=== 提供データ ===

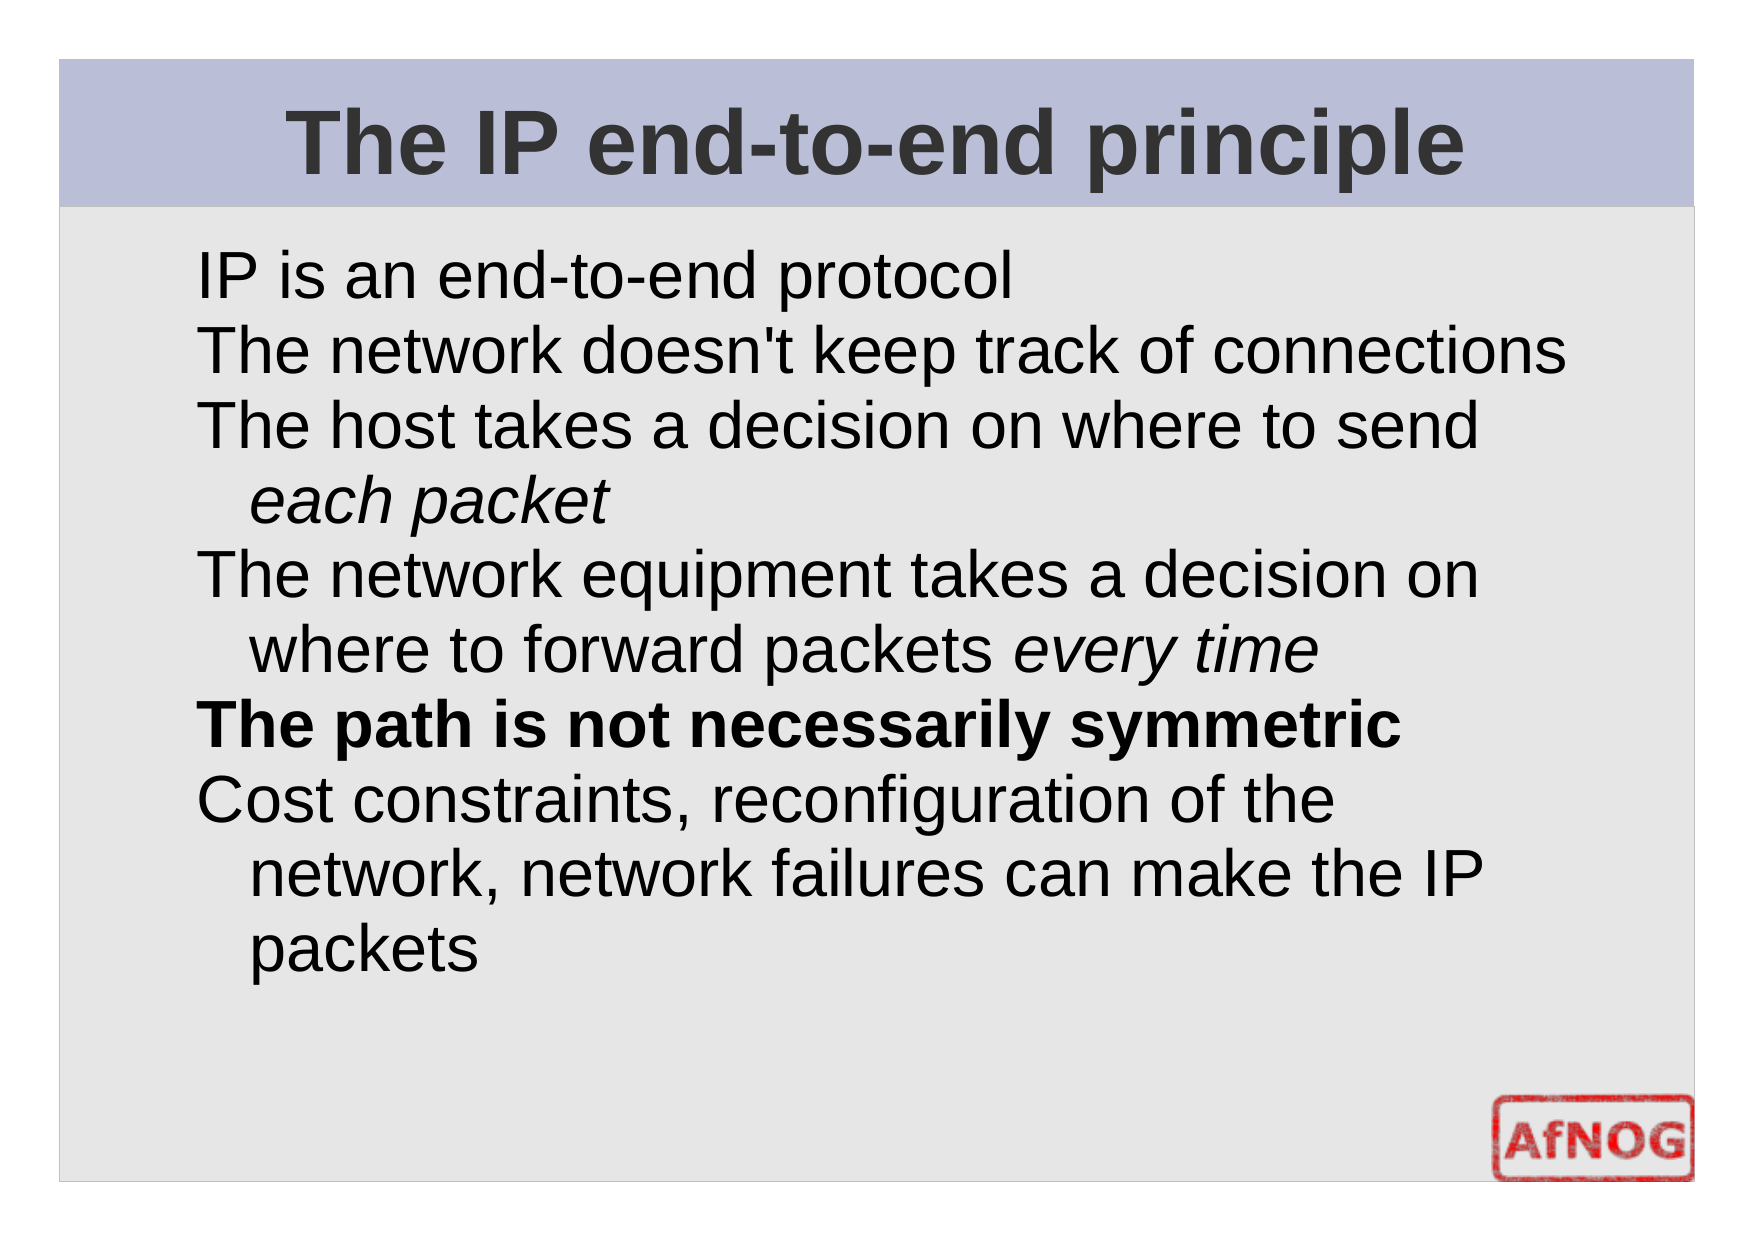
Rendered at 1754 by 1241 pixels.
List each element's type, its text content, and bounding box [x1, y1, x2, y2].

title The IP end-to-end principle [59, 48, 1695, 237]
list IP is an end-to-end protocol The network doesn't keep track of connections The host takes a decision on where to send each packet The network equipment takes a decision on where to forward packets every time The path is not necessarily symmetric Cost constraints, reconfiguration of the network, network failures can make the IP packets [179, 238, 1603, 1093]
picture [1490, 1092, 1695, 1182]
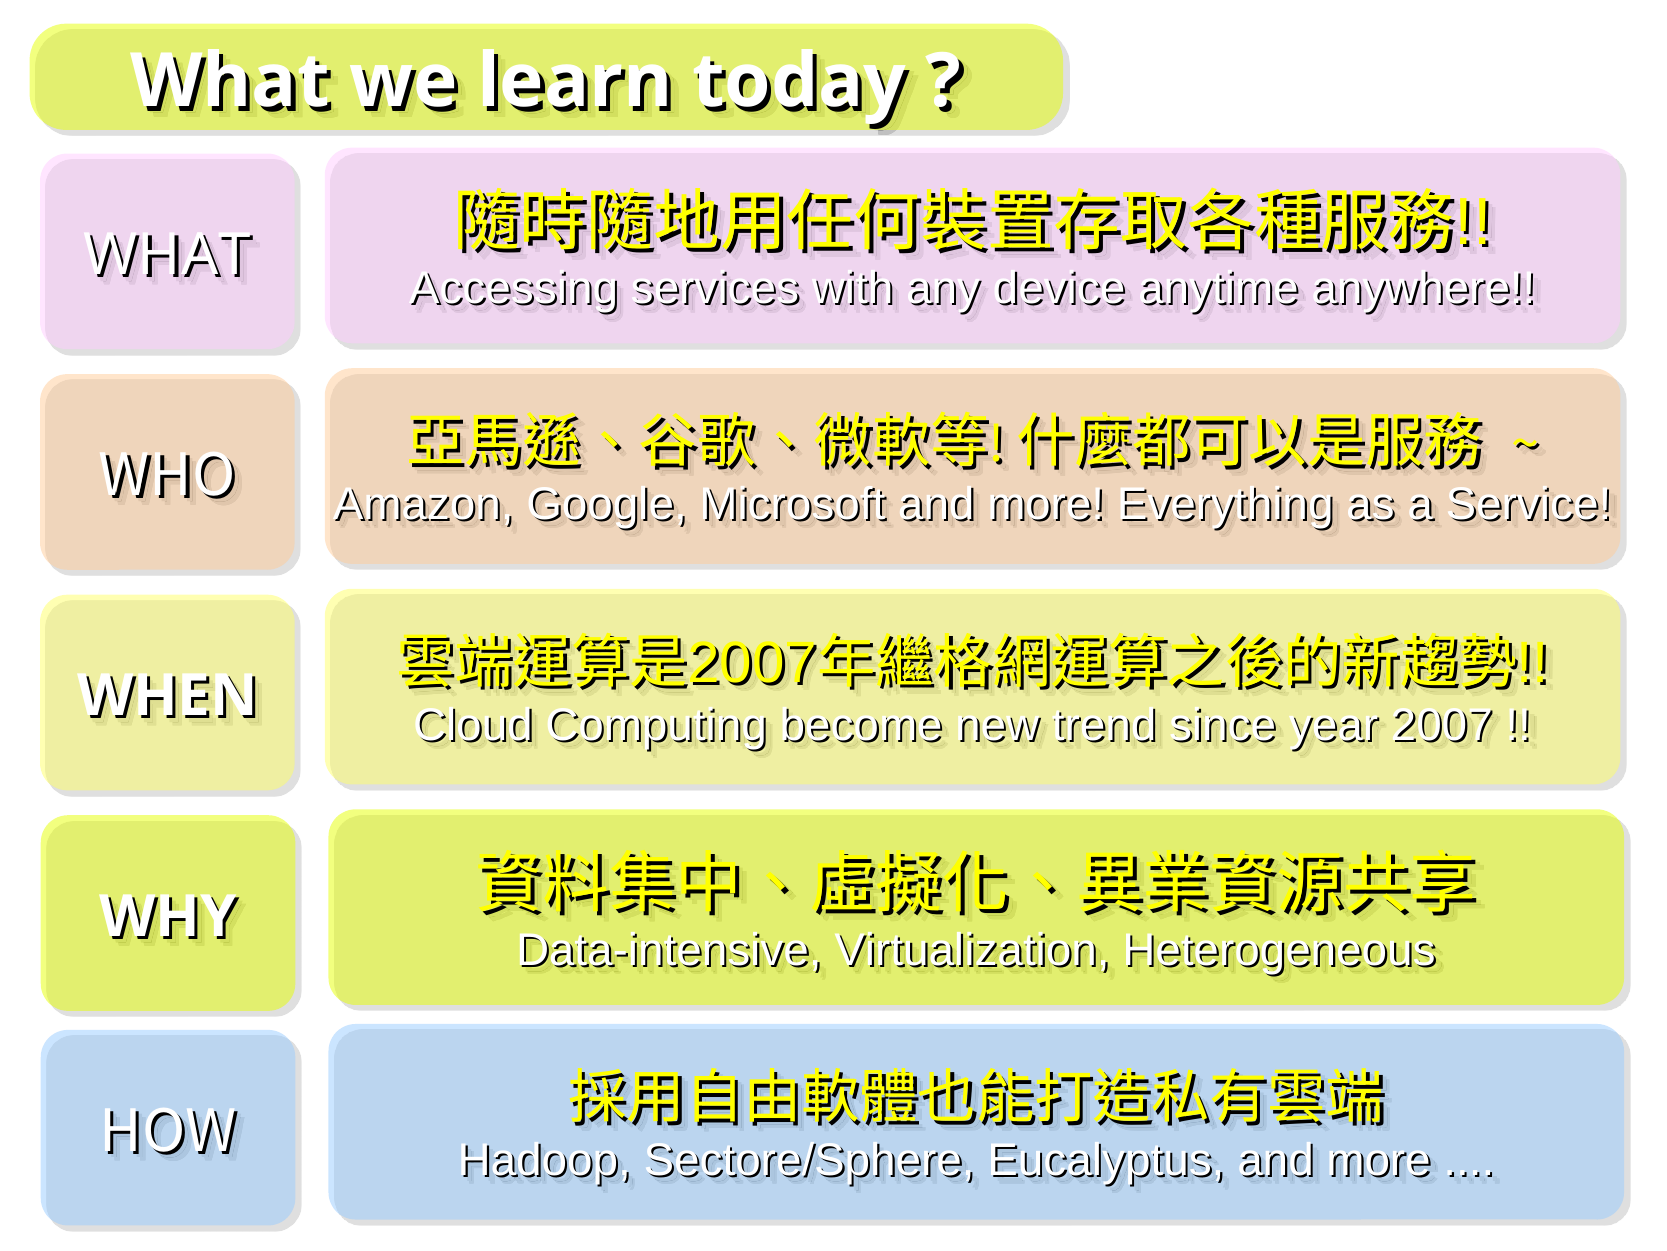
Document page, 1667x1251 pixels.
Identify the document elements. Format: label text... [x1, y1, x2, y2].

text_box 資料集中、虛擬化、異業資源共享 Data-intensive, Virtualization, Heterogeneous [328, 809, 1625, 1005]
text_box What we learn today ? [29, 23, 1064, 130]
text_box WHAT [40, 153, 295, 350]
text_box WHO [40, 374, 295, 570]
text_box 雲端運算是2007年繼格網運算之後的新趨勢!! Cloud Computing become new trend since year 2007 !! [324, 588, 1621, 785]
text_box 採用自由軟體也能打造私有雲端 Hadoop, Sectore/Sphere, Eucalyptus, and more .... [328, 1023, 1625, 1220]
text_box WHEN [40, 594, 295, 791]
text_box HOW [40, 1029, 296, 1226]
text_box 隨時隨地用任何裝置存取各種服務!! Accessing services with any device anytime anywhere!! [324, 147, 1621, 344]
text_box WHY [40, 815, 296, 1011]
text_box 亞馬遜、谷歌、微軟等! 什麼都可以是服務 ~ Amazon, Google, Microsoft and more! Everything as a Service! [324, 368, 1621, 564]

===
=== 提供データ ===

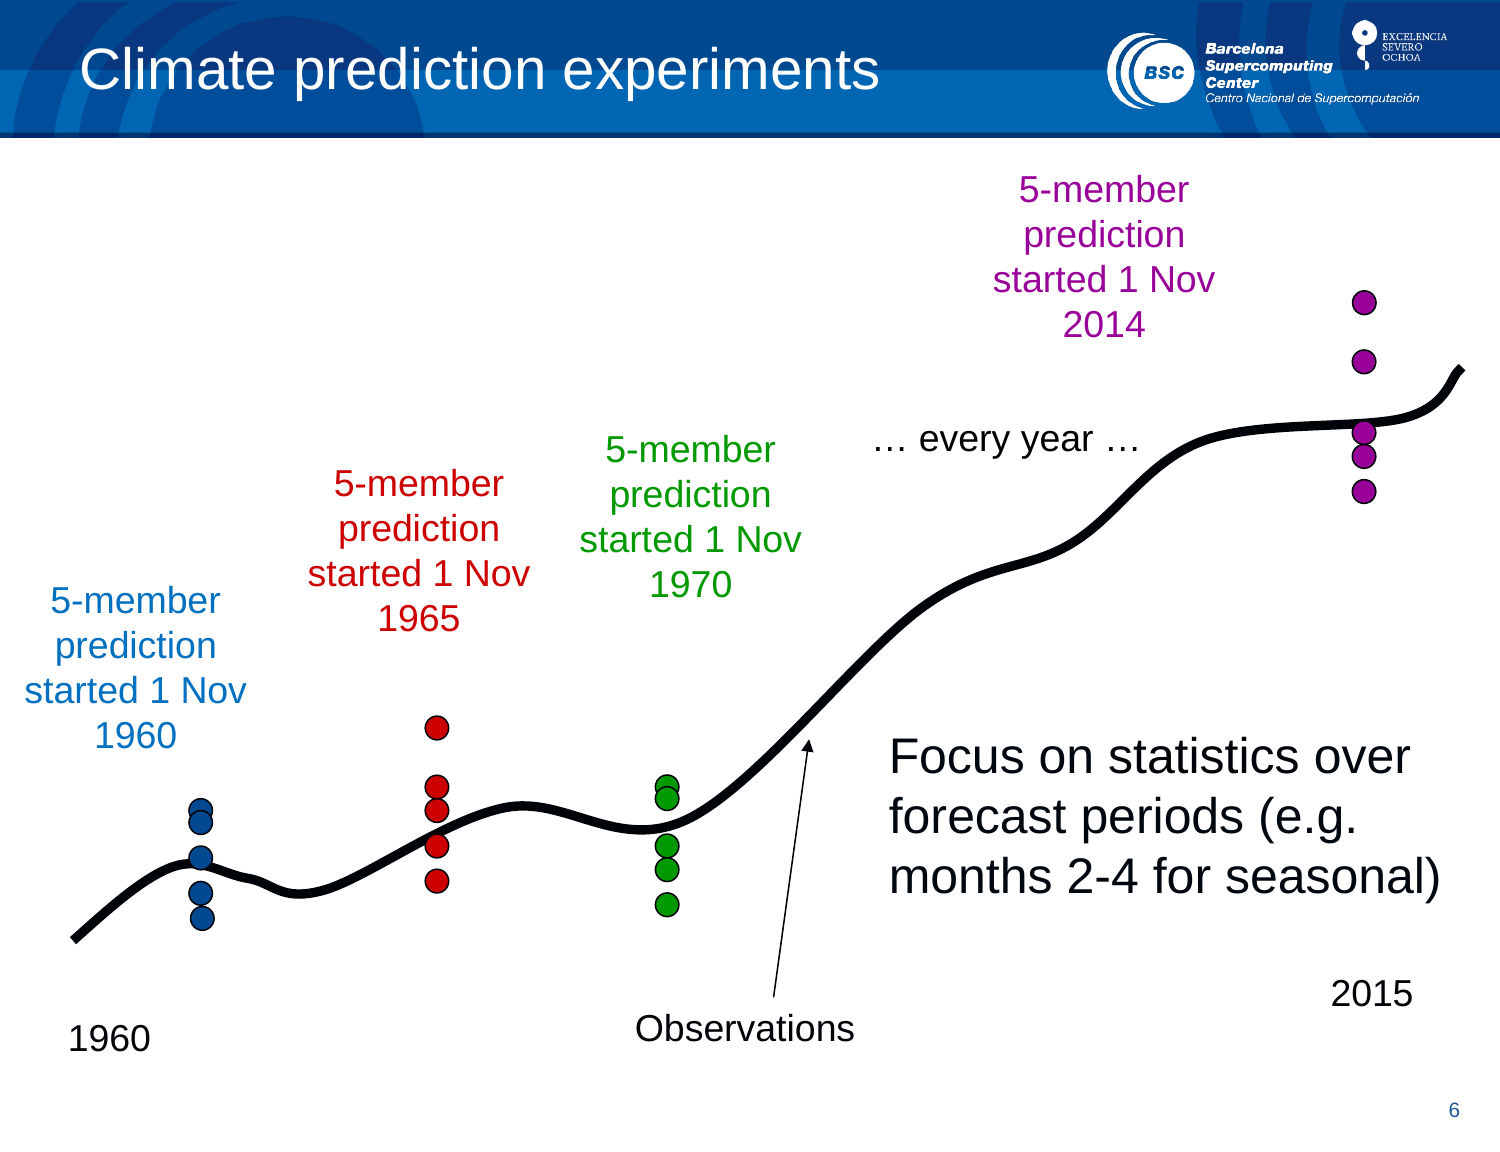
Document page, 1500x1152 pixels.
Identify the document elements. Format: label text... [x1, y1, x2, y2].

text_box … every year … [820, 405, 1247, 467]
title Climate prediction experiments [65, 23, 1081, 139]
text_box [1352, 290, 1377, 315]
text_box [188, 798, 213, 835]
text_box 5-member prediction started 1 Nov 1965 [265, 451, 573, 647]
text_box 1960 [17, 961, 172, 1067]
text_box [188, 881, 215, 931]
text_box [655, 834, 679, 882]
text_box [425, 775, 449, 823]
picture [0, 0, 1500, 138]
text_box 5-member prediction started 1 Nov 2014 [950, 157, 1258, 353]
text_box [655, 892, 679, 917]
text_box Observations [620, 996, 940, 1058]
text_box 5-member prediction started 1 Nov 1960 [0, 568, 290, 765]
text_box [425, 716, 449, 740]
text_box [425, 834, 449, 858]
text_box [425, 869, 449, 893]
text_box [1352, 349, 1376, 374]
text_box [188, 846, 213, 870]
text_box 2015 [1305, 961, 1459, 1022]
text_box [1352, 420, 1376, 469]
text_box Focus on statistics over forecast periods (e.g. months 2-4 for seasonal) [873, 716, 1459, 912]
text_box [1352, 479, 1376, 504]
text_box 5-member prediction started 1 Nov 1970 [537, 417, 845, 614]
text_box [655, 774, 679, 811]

===
=== 提供データ ===

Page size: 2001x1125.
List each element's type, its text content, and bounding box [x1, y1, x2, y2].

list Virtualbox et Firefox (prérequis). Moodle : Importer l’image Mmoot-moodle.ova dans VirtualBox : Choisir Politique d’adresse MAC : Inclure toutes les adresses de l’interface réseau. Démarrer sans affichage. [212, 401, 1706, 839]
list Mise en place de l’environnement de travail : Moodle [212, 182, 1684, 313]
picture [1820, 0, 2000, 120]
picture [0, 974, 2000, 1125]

===

解くべき課題: 上の記録のうち、「Page size: 2001x1125.」を含む行から始まり「list Mise en」を含む行で終わる範囲を、両端の行も含め、空行を除いて「番号」と「記録の行」の2列のMarkdown表にしてください。

解答:
| 番号 | 記録の行 |
|---|---|
| 1 | Page size: 2001x1125. |
| 2 | List each element's type, its text content, and bounding box [x1, y1, x2, y2]. |
| 3 | list Virtualbox et Firefox (prérequis). Moodle : Importer l’image Mmoot-moodle.ova dans VirtualBox : Choisir Politique d’adresse MAC : Inclure toutes les adresses de l’interface réseau. Démarrer sans affichage. [212, 401, 1706, 839] |
| 4 | list Mise en place de l’environnement de travail : Moodle [212, 182, 1684, 313] |